Originally Posted by **charon010** Hello everyone!
I have a practical problem which I have to solve.
The problem is the following:
We want to maintain constantly a relative humidity of 65% at 10 celsius degrees in a room of 10 square meters territory.
To maintain this humidity we have an ultrasonic humidifier which is able to vaporate 250 ml/h water maximum. (pressure in the room is 1 atm of course)
The question is: to how big hourly evaporation should we set the humidifier to maintain the required humidity?
My attempt:
With the help of the psychrometric chart of humidity we can see that at 10 celsius and at 65% RH 1 kg of air contains about 7 g of water.
So we have to maintain 7g of vapor in the air constantly.
But I don't know at which rate the humidity decreases, and how the territory of the room affects it. So basicilly it is an equilibrium process and we need to find the equilibrium rate of evaporation of the humidifier.
Thank you for your help |

Aim: maintain a relative humidity of 0.65 with changes in room temperature by changing the mass of water vapour in the air

Assume:

Volume is constant = 10h m3

Pressure is constant = 1 atm = 101325 Pa

Water vapour is an ideal gas.

Absolute humidity is defined as the mass of water vapour per unit volume.

$\displaystyle H = \frac{m_v}{V}$

This can be defined in terms of the partial vapour pressure, $\displaystyle P_v$,

$\displaystyle P_v V = m_v R_v T$,

where $\displaystyle R_v = 4615 J kg^{-1} K^{-1}$.

Relative humidity, U, is defined as the ratio of partial vapour pressure to the total pressure,

$\displaystyle U = \frac{P_v}{P} = \frac{m_v R_v T}{PV}$

We can calculate the mass of water vapour in the room by solving for $\displaystyle m_v$ with known U = 0.65. We call this $\displaystyle m_0$, which will be at a room temperature $\displaystyle T = T_0 = 10$ deg Celsius = 283.15 K.

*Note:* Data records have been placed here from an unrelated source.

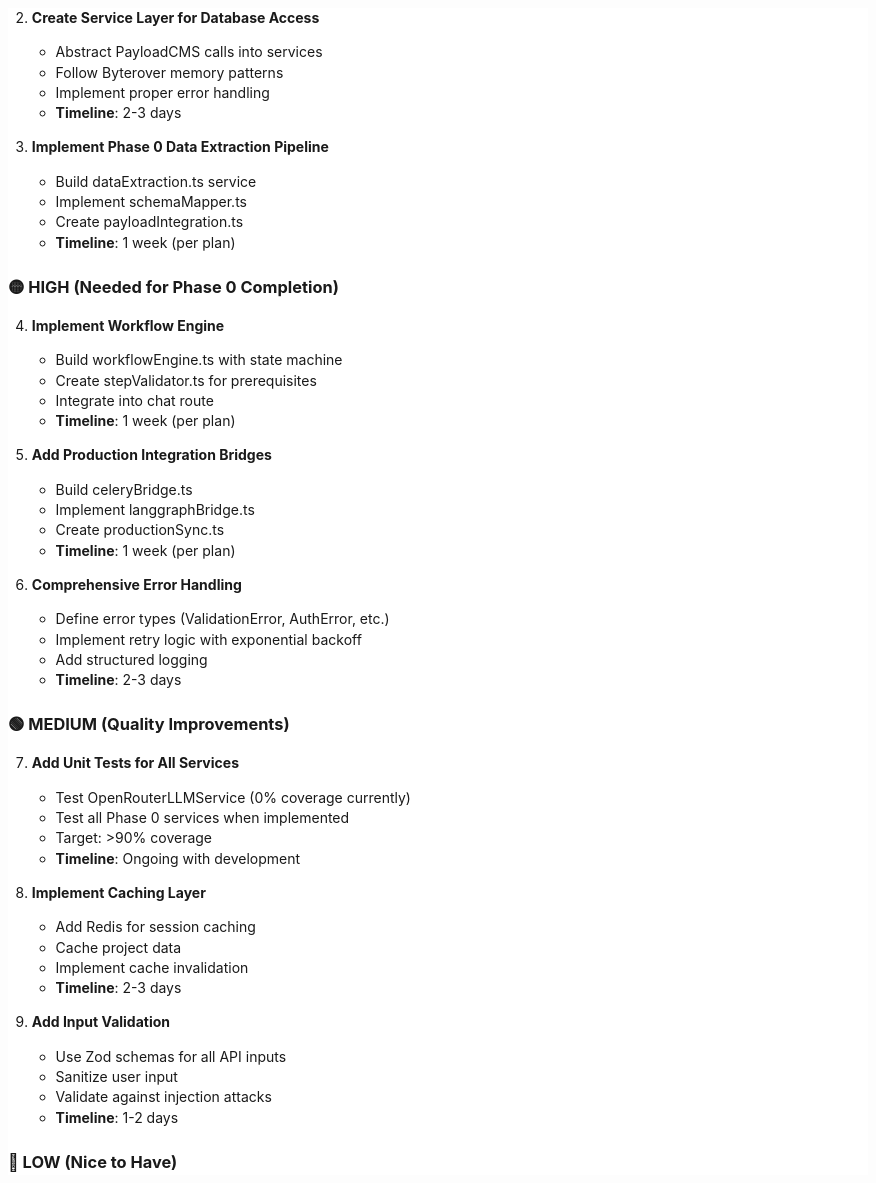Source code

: 2. **Create Service Layer for Database Access**
   - Abstract PayloadCMS calls into services
   - Follow Byterover memory patterns
   - Implement proper error handling
   - **Timeline**: 2-3 days

3. **Implement Phase 0 Data Extraction Pipeline**
   - Build dataExtraction.ts service
   - Implement schemaMapper.ts
   - Create payloadIntegration.ts
   - **Timeline**: 1 week (per plan)

### 🟡 HIGH (Needed for Phase 0 Completion)

4. **Implement Workflow Engine**
   - Build workflowEngine.ts with state machine
   - Create stepValidator.ts for prerequisites
   - Integrate into chat route
   - **Timeline**: 1 week (per plan)

5. **Add Production Integration Bridges**
   - Build celeryBridge.ts
   - Implement langgraphBridge.ts
   - Create productionSync.ts
   - **Timeline**: 1 week (per plan)

6. **Comprehensive Error Handling**
   - Define error types (ValidationError, AuthError, etc.)
   - Implement retry logic with exponential backoff
   - Add structured logging
   - **Timeline**: 2-3 days

### 🟢 MEDIUM (Quality Improvements)

7. **Add Unit Tests for All Services**
   - Test OpenRouterLLMService (0% coverage currently)
   - Test all Phase 0 services when implemented
   - Target: >90% coverage
   - **Timeline**: Ongoing with development

8. **Implement Caching Layer**
   - Add Redis for session caching
   - Cache project data
   - Implement cache invalidation
   - **Timeline**: 2-3 days

9. **Add Input Validation**
   - Use Zod schemas for all API inputs
   - Sanitize user input
   - Validate against injection attacks
   - **Timeline**: 1-2 days

### 🔵 LOW (Nice to Have)
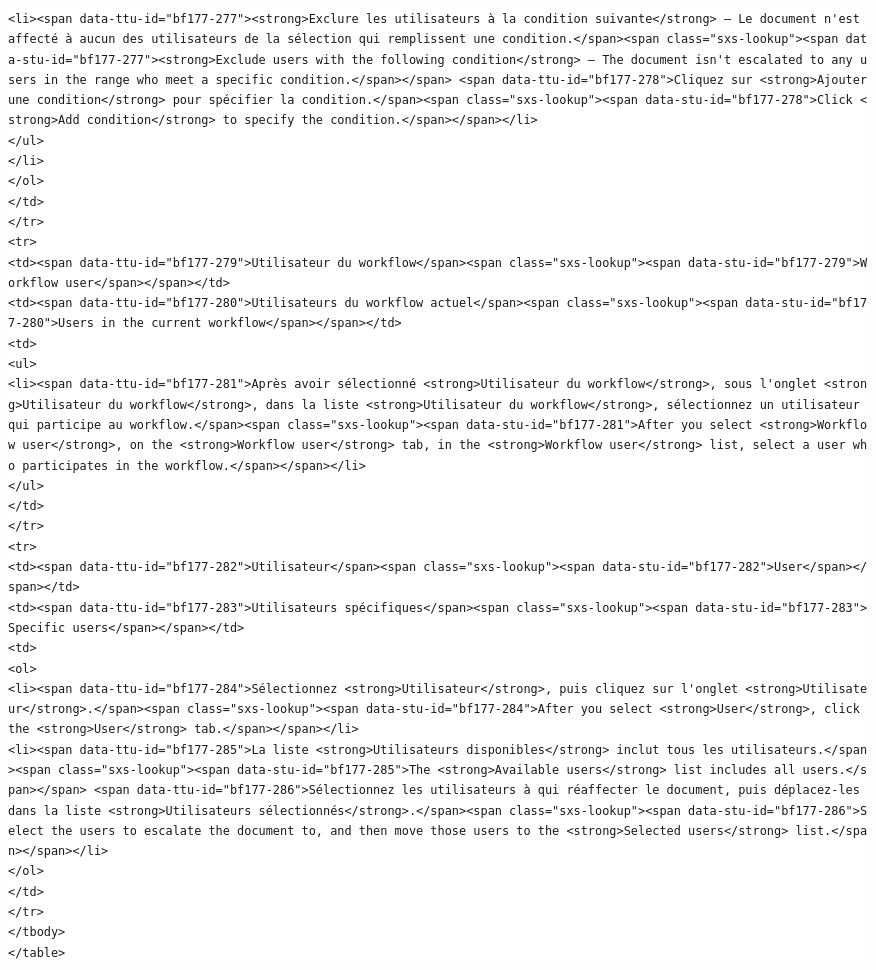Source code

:     <li><span data-ttu-id="bf177-277"><strong>Exclure les utilisateurs à la condition suivante</strong> – Le document n'est affecté à aucun des utilisateurs de la sélection qui remplissent une condition.</span><span class="sxs-lookup"><span data-stu-id="bf177-277"><strong>Exclude users with the following condition</strong> – The document isn't escalated to any users in the range who meet a specific condition.</span></span> <span data-ttu-id="bf177-278">Cliquez sur <strong>Ajouter une condition</strong> pour spécifier la condition.</span><span class="sxs-lookup"><span data-stu-id="bf177-278">Click <strong>Add condition</strong> to specify the condition.</span></span></li>
    </ul>
    </li>
    </ol>
    </td>
    </tr>
    <tr>
    <td><span data-ttu-id="bf177-279">Utilisateur du workflow</span><span class="sxs-lookup"><span data-stu-id="bf177-279">Workflow user</span></span></td>
    <td><span data-ttu-id="bf177-280">Utilisateurs du workflow actuel</span><span class="sxs-lookup"><span data-stu-id="bf177-280">Users in the current workflow</span></span></td>
    <td>
    <ul>
    <li><span data-ttu-id="bf177-281">Après avoir sélectionné <strong>Utilisateur du workflow</strong>, sous l'onglet <strong>Utilisateur du workflow</strong>, dans la liste <strong>Utilisateur du workflow</strong>, sélectionnez un utilisateur qui participe au workflow.</span><span class="sxs-lookup"><span data-stu-id="bf177-281">After you select <strong>Workflow user</strong>, on the <strong>Workflow user</strong> tab, in the <strong>Workflow user</strong> list, select a user who participates in the workflow.</span></span></li>
    </ul>
    </td>
    </tr>
    <tr>
    <td><span data-ttu-id="bf177-282">Utilisateur</span><span class="sxs-lookup"><span data-stu-id="bf177-282">User</span></span></td>
    <td><span data-ttu-id="bf177-283">Utilisateurs spécifiques</span><span class="sxs-lookup"><span data-stu-id="bf177-283">Specific users</span></span></td>
    <td>
    <ol>
    <li><span data-ttu-id="bf177-284">Sélectionnez <strong>Utilisateur</strong>, puis cliquez sur l'onglet <strong>Utilisateur</strong>.</span><span class="sxs-lookup"><span data-stu-id="bf177-284">After you select <strong>User</strong>, click the <strong>User</strong> tab.</span></span></li>
    <li><span data-ttu-id="bf177-285">La liste <strong>Utilisateurs disponibles</strong> inclut tous les utilisateurs.</span><span class="sxs-lookup"><span data-stu-id="bf177-285">The <strong>Available users</strong> list includes all users.</span></span> <span data-ttu-id="bf177-286">Sélectionnez les utilisateurs à qui réaffecter le document, puis déplacez-les dans la liste <strong>Utilisateurs sélectionnés</strong>.</span><span class="sxs-lookup"><span data-stu-id="bf177-286">Select the users to escalate the document to, and then move those users to the <strong>Selected users</strong> list.</span></span></li>
    </ol>
    </td>
    </tr>
    </tbody>
    </table>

$\displaystyle m_0 = \frac{UPV}{R_v T_0}$

Then, you can work out the change in $\displaystyle m_v$ for a given change in temperature using

$\displaystyle \frac{m_0 R_v T_0}{PV} = \frac{m_1 R_v T_1}{PV}$

$\displaystyle m_0 T_0 = m_1 T_1$

So... the amount of mass of water to remove is

$\displaystyle \Delta m = m_0 - m_1$

$\displaystyle = m_0 - \frac{m_0 T_0}{T_1}$

$\displaystyle = m_0 \left(1 - \frac{T_0}{T_1}\right)$

For a typical 3m high room, I get

$\displaystyle m_0 = \frac{0.65 \times 101325 \times 30}{4615 \times 283.15} =$ 1.512 kg

Therefore, your equation for amount to remove is

$\displaystyle \Delta m = 1.512 \left(1 - \frac{283.13}{T_1}\right)$

Just make sure that your target temperature, $\displaystyle T_1$, is in Kelvin. If you wanted to, you could approximate the mass removal as a linear removal over a duration $\displaystyle \Delta t$ by replacing the $\displaystyle \Delta m$ with $\displaystyle \dot{m}\Delta t$ where $\displaystyle \dot{m}$ is the rate of change of mass removal of your vaporator.

In real rooms, the pressure and temperature are varying with time, so it's not as simple as this, but equations like this should give you a head-start for solving more sophisticated problems and afford you some ball-park figures at least.